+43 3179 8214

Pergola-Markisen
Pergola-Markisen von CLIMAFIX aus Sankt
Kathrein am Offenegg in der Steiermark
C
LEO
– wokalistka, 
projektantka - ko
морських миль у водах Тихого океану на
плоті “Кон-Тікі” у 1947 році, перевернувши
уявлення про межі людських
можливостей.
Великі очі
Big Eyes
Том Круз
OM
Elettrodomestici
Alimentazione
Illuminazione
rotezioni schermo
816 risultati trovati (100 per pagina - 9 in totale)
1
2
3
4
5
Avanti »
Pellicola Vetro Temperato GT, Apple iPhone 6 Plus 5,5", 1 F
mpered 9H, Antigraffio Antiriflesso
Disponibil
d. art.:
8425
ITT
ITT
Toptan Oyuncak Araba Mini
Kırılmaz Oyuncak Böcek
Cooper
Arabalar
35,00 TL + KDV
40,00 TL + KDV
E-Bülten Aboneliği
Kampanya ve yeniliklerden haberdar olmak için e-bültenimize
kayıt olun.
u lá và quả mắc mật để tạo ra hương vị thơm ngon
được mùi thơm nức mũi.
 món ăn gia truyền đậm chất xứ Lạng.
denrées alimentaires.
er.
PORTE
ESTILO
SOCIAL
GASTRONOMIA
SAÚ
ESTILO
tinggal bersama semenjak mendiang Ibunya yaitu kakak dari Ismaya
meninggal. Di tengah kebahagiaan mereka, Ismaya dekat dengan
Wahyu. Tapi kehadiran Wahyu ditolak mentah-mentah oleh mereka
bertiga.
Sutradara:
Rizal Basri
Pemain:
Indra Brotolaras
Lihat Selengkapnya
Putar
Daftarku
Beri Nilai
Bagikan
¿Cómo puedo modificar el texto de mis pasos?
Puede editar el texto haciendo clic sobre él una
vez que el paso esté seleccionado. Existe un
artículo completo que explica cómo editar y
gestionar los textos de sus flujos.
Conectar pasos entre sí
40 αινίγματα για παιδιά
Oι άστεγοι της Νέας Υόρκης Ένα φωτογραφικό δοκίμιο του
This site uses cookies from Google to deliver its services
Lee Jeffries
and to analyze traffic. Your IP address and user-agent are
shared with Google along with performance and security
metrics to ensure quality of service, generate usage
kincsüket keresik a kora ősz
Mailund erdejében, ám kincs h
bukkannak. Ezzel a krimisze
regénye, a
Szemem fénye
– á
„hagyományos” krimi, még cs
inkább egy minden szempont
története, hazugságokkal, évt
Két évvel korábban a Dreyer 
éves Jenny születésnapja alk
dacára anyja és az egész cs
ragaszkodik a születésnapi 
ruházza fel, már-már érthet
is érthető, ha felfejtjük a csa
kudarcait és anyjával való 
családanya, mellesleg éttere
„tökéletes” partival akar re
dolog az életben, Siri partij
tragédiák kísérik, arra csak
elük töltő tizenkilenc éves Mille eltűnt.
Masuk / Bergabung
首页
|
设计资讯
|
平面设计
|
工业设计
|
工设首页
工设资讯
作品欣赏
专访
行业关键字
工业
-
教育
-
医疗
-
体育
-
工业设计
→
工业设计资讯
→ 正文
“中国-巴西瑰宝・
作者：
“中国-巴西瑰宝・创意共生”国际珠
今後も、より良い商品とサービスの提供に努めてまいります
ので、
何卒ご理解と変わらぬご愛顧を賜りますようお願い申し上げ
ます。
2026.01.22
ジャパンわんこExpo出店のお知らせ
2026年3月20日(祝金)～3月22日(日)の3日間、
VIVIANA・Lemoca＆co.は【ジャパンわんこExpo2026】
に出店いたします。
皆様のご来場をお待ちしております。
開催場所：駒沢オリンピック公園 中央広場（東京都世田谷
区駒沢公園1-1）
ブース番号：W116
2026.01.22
---+---
● **YOUR INSTRUCTIONS**:
Return every entry above with nothing altered.

● **YOUR RESPONSE**:
+43 3179 8214

Pergola-Markisen
Pergola-Markisen von CLIMAFIX aus Sankt
Kathrein am Offenegg in der Steiermark
C
LEO
– wokalistka, 
projektantka - ko
морських миль у водах Тихого океану на
плоті “Кон-Тікі” у 1947 році, перевернувши
уявлення про межі людських
можливостей.
Великі очі
Big Eyes
Том Круз
OM
Elettrodomestici
Alimentazione
Illuminazione
rotezioni schermo
816 risultati trovati (100 per pagina - 9 in totale)
1
2
3
4
5
Avanti »
Pellicola Vetro Temperato GT, Apple iPhone 6 Plus 5,5", 1 F
mpered 9H, Antigraffio Antiriflesso
Disponibil
d. art.:
8425
ITT
ITT
Toptan Oyuncak Araba Mini
Kırılmaz Oyuncak Böcek
Cooper
Arabalar
35,00 TL + KDV
40,00 TL + KDV
E-Bülten Aboneliği
Kampanya ve yeniliklerden haberdar olmak için e-bültenimize
kayıt olun.
u lá và quả mắc mật để tạo ra hương vị thơm ngon
được mùi thơm nức mũi.
 món ăn gia truyền đậm chất xứ Lạng.
denrées alimentaires.
er.
PORTE
ESTILO
SOCIAL
GASTRONOMIA
SAÚ
ESTILO
tinggal bersama semenjak mendiang Ibunya yaitu kakak dari Ismaya
meninggal. Di tengah kebahagiaan mereka, Ismaya dekat dengan
Wahyu. Tapi kehadiran Wahyu ditolak mentah-mentah oleh mereka
bertiga.
Sutradara:
Rizal Basri
Pemain:
Indra Brotolaras
Lihat Selengkapnya
Putar
Daftarku
Beri Nilai
Bagikan
¿Cómo puedo modificar el texto de mis pasos?
Puede editar el texto haciendo clic sobre él una
vez que el paso esté seleccionado. Existe un
artículo completo que explica cómo editar y
gestionar los textos de sus flujos.
Conectar pasos entre sí
40 αινίγματα για παιδιά
Oι άστεγοι της Νέας Υόρκης Ένα φωτογραφικό δοκίμιο του
This site uses cookies from Google to deliver its services
Lee Jeffries
and to analyze traffic. Your IP address and user-agent are
shared with Google along with performance and security
metrics to ensure quality of service, generate usage
kincsüket keresik a kora ősz
Mailund erdejében, ám kincs h
bukkannak. Ezzel a krimisze
regénye, a
Szemem fénye
– á
„hagyományos” krimi, még cs
inkább egy minden szempont
története, hazugságokkal, évt
Két évvel korábban a Dreyer 
éves Jenny születésnapja alk
dacára anyja és az egész cs
ragaszkodik a születésnapi 
ruházza fel, már-már érthet
is érthető, ha felfejtjük a csa
kudarcait és anyjával való 
családanya, mellesleg éttere
„tökéletes” partival akar re
dolog az életben, Siri partij
tragédiák kísérik, arra csak
elük töltő tizenkilenc éves Mille eltűnt.
Masuk / Bergabung
首页
|
设计资讯
|
平面设计
|
工业设计
|
工设首页
工设资讯
作品欣赏
专访
行业关键字
工业
-
教育
-
医疗
-
体育
-
工业设计
→
工业设计资讯
→ 正文
“中国-巴西瑰宝・
作者：
“中国-巴西瑰宝・创意共生”国际珠
今後も、より良い商品とサービスの提供に努めてまいります
ので、
何卒ご理解と変わらぬご愛顧を賜りますようお願い申し上げ
ます。
2026.01.22
ジャパンわんこExpo出店のお知らせ
2026年3月20日(祝金)～3月22日(日)の3日間、
VIVIANA・Lemoca＆co.は【ジャパンわんこExpo2026】
に出店いたします。
皆様のご来場をお待ちしております。
開催場所：駒沢オリンピック公園 中央広場（東京都世田谷
区駒沢公園1-1）
ブース番号：W116
2026.01.22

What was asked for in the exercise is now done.